__Selected text__:
2015-10-05 19:33 GMT+01:00 Mark Engelberg <mark.engelb...@gmail.com>:
> You're not using the combinatorics library as efficiently as you could be.
> Here's the best strategy for generating all the team combinations with the
> same number of players:
>
> Case 1: Even number of players.
> Let's call the first player "A".  "A" is going to be assigned to a team.  To
> avoid duplication, we want to find all the team combinations that will
> include player "A".  Then we can figure out the opposing team in each case
> by simply subtracting the team with player "A" from the total set of
> players.  Compare their skill sets as you did in your code.

Yes I came up with the same idea in the end, this is the code that does that.

(defn list-teams-combo [players]
  "List all the possible team combinations"
  (let [players-count (count players)
        size (/ (combo/count-combinations players 2) 2)
        team-size (/ (count players) 2)]

    (for [team1 (take size (combo/combinations players team-size))]
      (list team1 (into () (clojure.set/difference (set players) team1))))))

For how combinations work also the nice thing is that I can just go
until the middle so this seems to work well :)

>
> So to get the teams with player A, you simply add in A to all the (n/2)-1
> size subsets of (rest players).

[Keypoint correspondence data]
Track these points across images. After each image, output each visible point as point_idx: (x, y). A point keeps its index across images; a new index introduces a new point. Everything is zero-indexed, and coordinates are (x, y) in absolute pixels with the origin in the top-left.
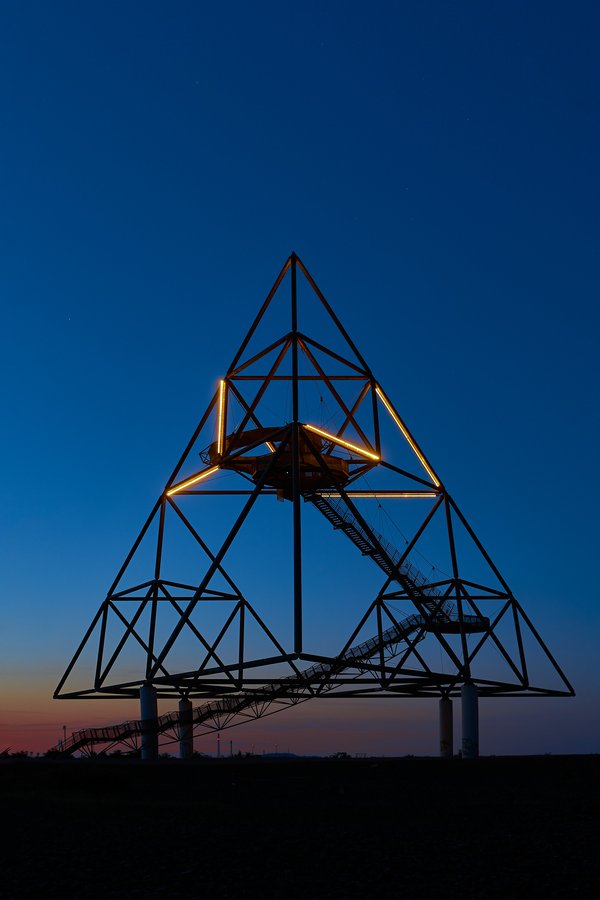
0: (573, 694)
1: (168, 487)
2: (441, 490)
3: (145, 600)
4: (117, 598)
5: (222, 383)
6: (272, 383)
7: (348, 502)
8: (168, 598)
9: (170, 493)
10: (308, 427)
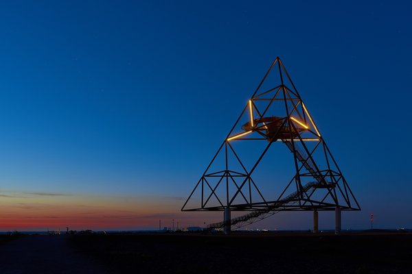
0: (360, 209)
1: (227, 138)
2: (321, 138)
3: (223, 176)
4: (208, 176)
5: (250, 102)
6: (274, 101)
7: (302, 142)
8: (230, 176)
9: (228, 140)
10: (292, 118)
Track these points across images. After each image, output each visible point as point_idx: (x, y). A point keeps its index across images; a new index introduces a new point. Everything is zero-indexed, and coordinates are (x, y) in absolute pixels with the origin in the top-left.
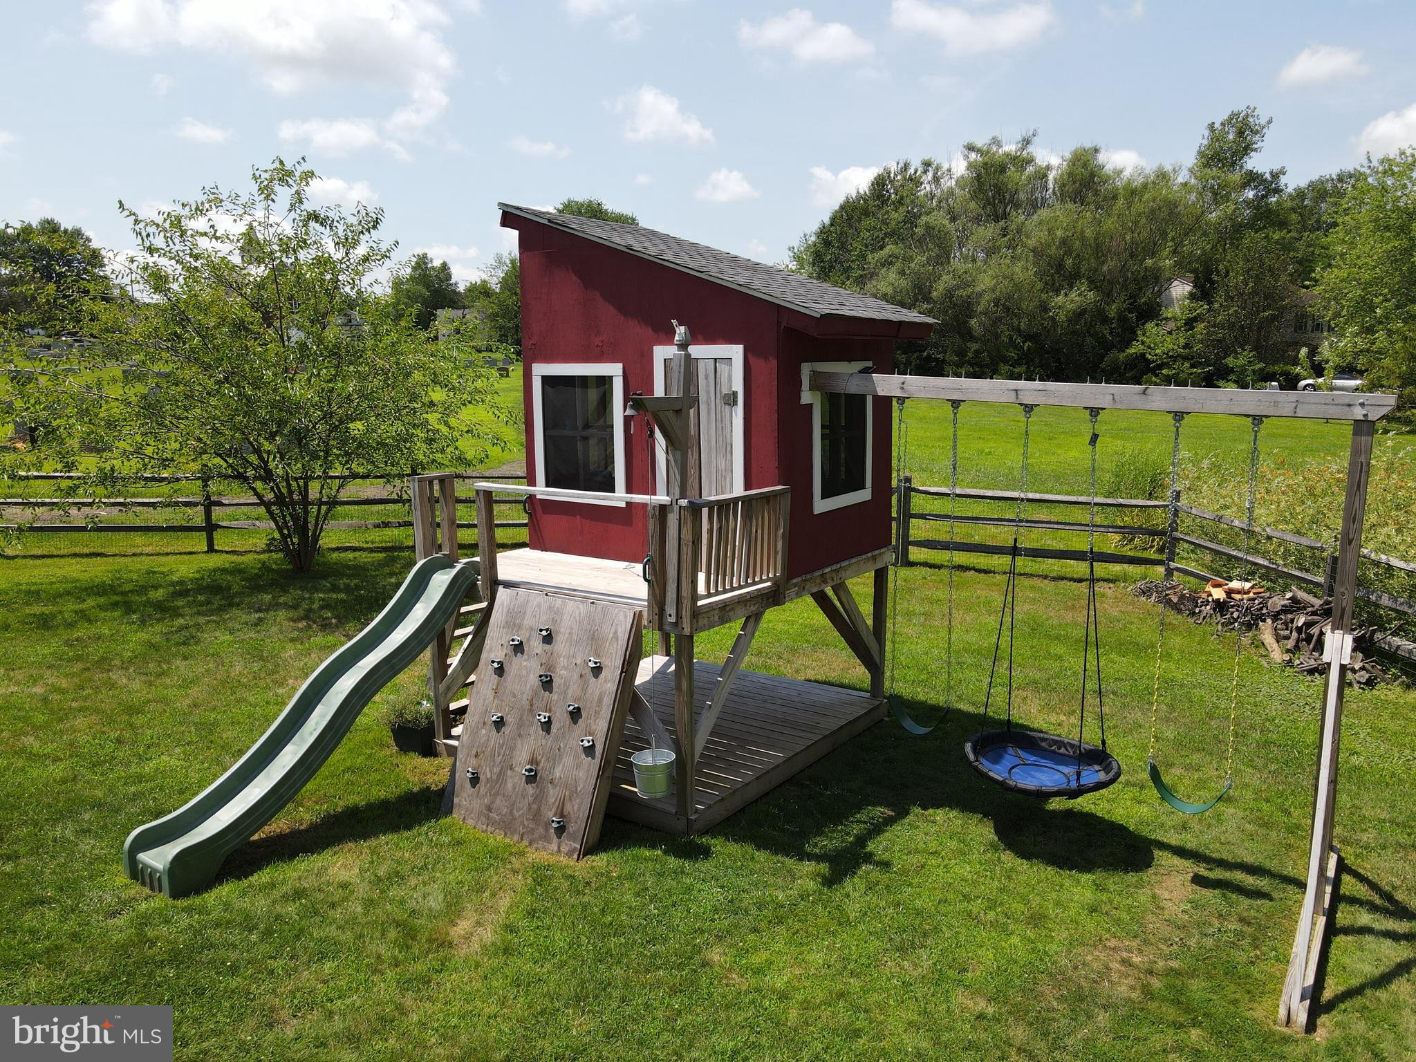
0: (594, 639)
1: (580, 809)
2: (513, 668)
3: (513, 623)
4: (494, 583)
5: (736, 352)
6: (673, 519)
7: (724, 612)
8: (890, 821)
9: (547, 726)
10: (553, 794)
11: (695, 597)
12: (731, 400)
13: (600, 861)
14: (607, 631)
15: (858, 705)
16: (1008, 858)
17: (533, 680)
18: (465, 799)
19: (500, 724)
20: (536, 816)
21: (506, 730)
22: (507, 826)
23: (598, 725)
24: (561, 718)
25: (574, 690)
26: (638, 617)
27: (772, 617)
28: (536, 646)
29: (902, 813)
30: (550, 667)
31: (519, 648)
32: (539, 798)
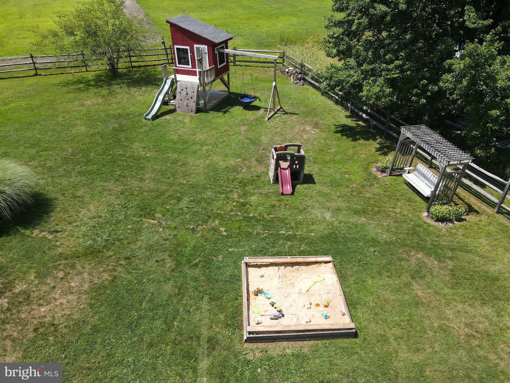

__Check your understanding__:
a. Reproduce a passage from the message about team combinations, beginning at the words "Yes I came up" and stopping after "[players-count (count players)".
b. Continue the message about team combinations from where it stops.

__Responses for each task__:
a.
Yes I came up with the same idea in the end, this is the code that does that.

(defn list-teams-combo [players]
  "List all the possible team combinations"
  (let [players-count (count players)

b.
>
> Case 2: Odd number of players.
> Add player A to all the (n-1)/2 and (n-1)/2-1 subsets of (rest players).
>
> This should be substantially more efficient than your strategy involving
> permutations.
>
> Furthermore, you are essentially reducing the players down to a single skill
> value.  Your code code be even more efficient if you just work with the
> final skill values directly, because combinatorics uses a more efficient
> strategy when it sees duplicate values; if two players have the same skill
> value, there's no real reason to view them as distinct.  Get two balanced
> sets of skill values and then match them back up with the players at the
> end.

Yeah well about that I realized that during the possible teams generation
I don't need to carry around all the values, all I care about is the
name of the player.
The final skill value can be computed later anyway once I have all possible
teams selections..

>
>
> Beyond this brute force strategy, it would be interesting to model this
> problem using the Clojure library "loco", which can optimize using a
> branch-and-bound strategy which is more efficient than trying every possible
> combination.  (I can provide an example of that if you are interested).
> Loco can also take a timeout at which it will return the best thing it has
> found so far.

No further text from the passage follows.